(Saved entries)
Start of Block

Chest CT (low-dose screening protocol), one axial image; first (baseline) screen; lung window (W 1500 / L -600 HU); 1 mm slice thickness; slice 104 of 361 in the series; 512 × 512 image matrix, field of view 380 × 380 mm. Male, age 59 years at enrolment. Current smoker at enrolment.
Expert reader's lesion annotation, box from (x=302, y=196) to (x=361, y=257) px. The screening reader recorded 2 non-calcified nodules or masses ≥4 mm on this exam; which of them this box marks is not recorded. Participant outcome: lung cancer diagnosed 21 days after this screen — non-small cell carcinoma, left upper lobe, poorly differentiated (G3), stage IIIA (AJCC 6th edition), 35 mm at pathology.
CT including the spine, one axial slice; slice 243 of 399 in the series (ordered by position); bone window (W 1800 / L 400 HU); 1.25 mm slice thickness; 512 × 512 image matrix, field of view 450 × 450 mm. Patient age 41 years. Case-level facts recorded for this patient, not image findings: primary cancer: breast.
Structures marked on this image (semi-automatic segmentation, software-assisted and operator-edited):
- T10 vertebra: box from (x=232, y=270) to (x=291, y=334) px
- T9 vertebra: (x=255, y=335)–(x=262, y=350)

End of Block

TASK BRIEF: Each record above should be output again exactly.

RESULT FOR THIS TASK:
Chest CT (low-dose screening protocol), one axial image; first (baseline) screen; lung window (W 1500 / L -600 HU); 1 mm slice thickness; slice 104 of 361 in the series; 512 × 512 image matrix, field of view 380 × 380 mm. Male, age 59 years at enrolment. Current smoker at enrolment.
Expert reader's lesion annotation, box from (x=302, y=196) to (x=361, y=257) px. The screening reader recorded 2 non-calcified nodules or masses ≥4 mm on this exam; which of them this box marks is not recorded. Participant outcome: lung cancer diagnosed 21 days after this screen — non-small cell carcinoma, left upper lobe, poorly differentiated (G3), stage IIIA (AJCC 6th edition), 35 mm at pathology.
CT including the spine, one axial slice; slice 243 of 399 in the series (ordered by position); bone window (W 1800 / L 400 HU); 1.25 mm slice thickness; 512 × 512 image matrix, field of view 450 × 450 mm. Patient age 41 years. Case-level facts recorded for this patient, not image findings: primary cancer: breast.
Structures marked on this image (semi-automatic segmentation, software-assisted and operator-edited):
- T10 vertebra: box from (x=232, y=270) to (x=291, y=334) px
- T9 vertebra: (x=255, y=335)–(x=262, y=350)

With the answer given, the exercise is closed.